M.L. Jain, J.
1. On 7-5-1979 at about 10.30 a.m. Jagdish Rai was going on his bicycle from his village to his Bhatta, near Bagh Wali Pulia. Accused Sat Narain along with one more both armed with knives met him. The accused stopped Jagdish Rai, carried him behind the stacks of wheat hay heaped nearby, threatened with knives and relieved him of his wrist watch and Rs. 50/- kept in a diary containing the accounts of milk. Sat Narain told him to go away quietly having their knives in mind. The accused sped away on their bicycles. Jagdish Rai was walking back when he came across Ashok Kumar, Saran Kumar and Laxmi Narain and Jagdish Rai and related to them what had occurred. They cried thief and chased the accused. The accomplice of Sat Narain was able to escape, but they were able to apprehend the appellant with the help of the persons from the Railway Quarters near the Railway Station Narela. One of them was Dhani Ram of the Railway Protection Force. The accused was holding a knife in his hand and inflicted an injury on the back portion of the upper part of the left thigh of Dhani Ram. Some other persons who had come out with lathis, etc. in their hands invested the accused and also caused some injuries to him with the lathis held by them. S.I. Mohinder Singh (PW 8) who then happened to be patrolling the area came there with some staff and arrested the accused. He recovered a wrist watch found hanging from the wrist of the accused which was identified by Jagdish Rai to be his. He also recovered the knife which was of a prohibited category. The learned Additional Sessions Judge convicted the appellant Sat Narain under Section 392 read with Section 397 IPC and Section 27 of the Arms Act and awarded him rigorous imprisonment for seven years and two years respectively. Hence, this appeal.

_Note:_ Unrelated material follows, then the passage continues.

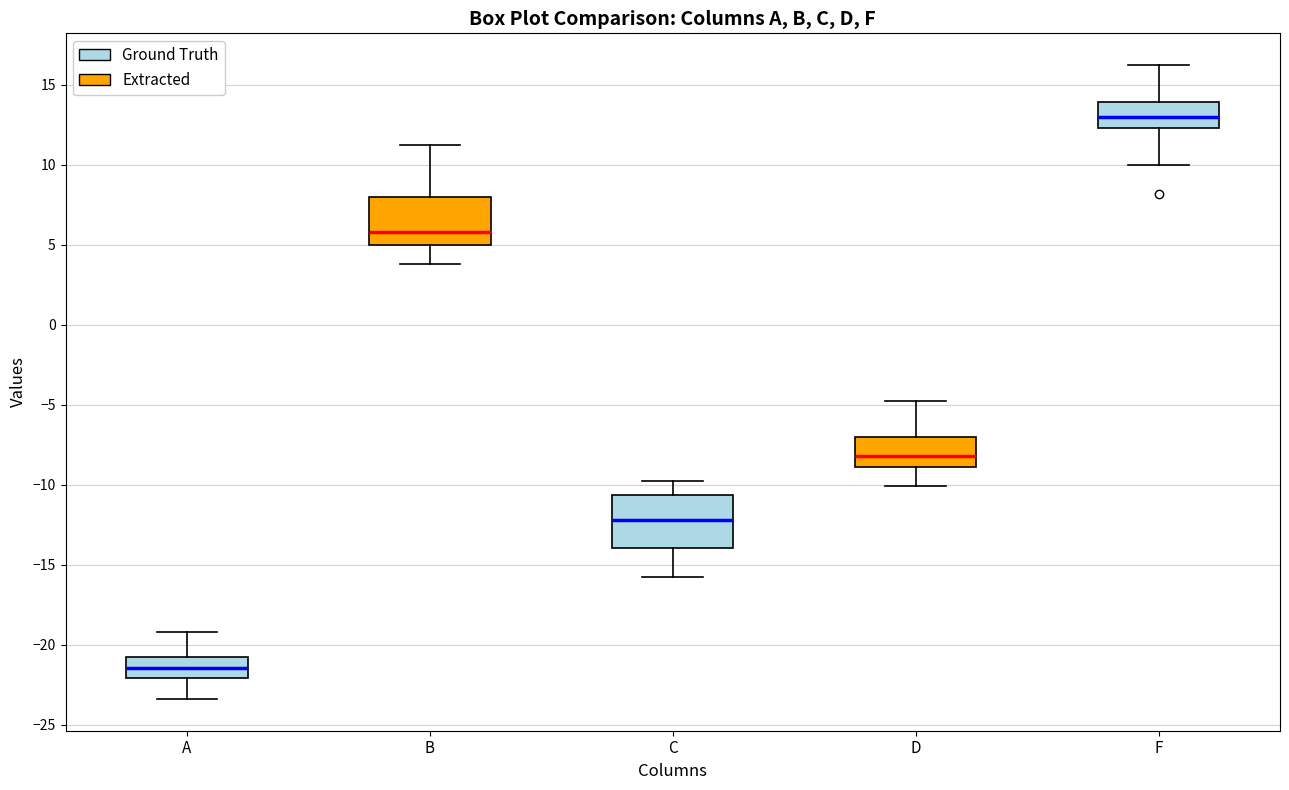

Where is the lower edge of the box for F on the y-axis? The values are not printed on the chart, so give them approximately, as read against the axis.

12.5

2. I have heard the learned amices curiae and the learned Additional Public Prosecutor and have perused the record.
3. The learned amices curiae pointed out that there is a difference with regard to the time of occurrence as given in the FIR and the one given in the charge. According to the F.I.R. the time is 10.30, while according to the charge, the time is 1.30 p.m. I do not think that this should affect the findings and appears to be a mistake of typing and even otherwise would be covered by Section 464 Gr.P.G. It was further pointed out that there was no mention of the second companion in the charge. That again is immaterial because the police had not made out a case under Section 34 IPC as far as the accused is concerned. It does not affect the findings arrived at by the learned trial Judge-It was next pointed out that the victim was going on a cycle but that cycle-has not been produced. This was no error at all as it was not a case property. The learned counsel then pointed out that Dhani Ram (PW 6) said that the watch was lying on the ground, while the other evidence is that it was hanging on the wrist. But the recovery memo shows that it was taken from the wrist of the accused. The learned amices curiae then painted out that the money and diary which were said to have been stolen have not been recovered. But this is also not material and may be the other accused may have taken them away. Lastly, it was urged that the accused was also injured and his injuries have not been explained. The learned amices curiae cited Lakshmi Singh and Ors. v. State of Bihar : 1976CriLJ1736 , to urge that the omission to explain injuries of the accused renders the prosecution case unreliable and defense probable. But this case has no application here because the prosecution case is that the injuries have not been inflicted on the accused by the victims but by the persons who apprehended and collected there. There is thus no force in any of the contentions raised on behalf of the accused and since the knife that has been used for the commission of the offence was a deadly one, I think the learned Additional Sessions Judge was correct in finding him guilty under Section 397 IPC and Section 27 Arms Act and in sentencing him as aforesaid.
4. The appeal, thereforee, is hereby dismissed.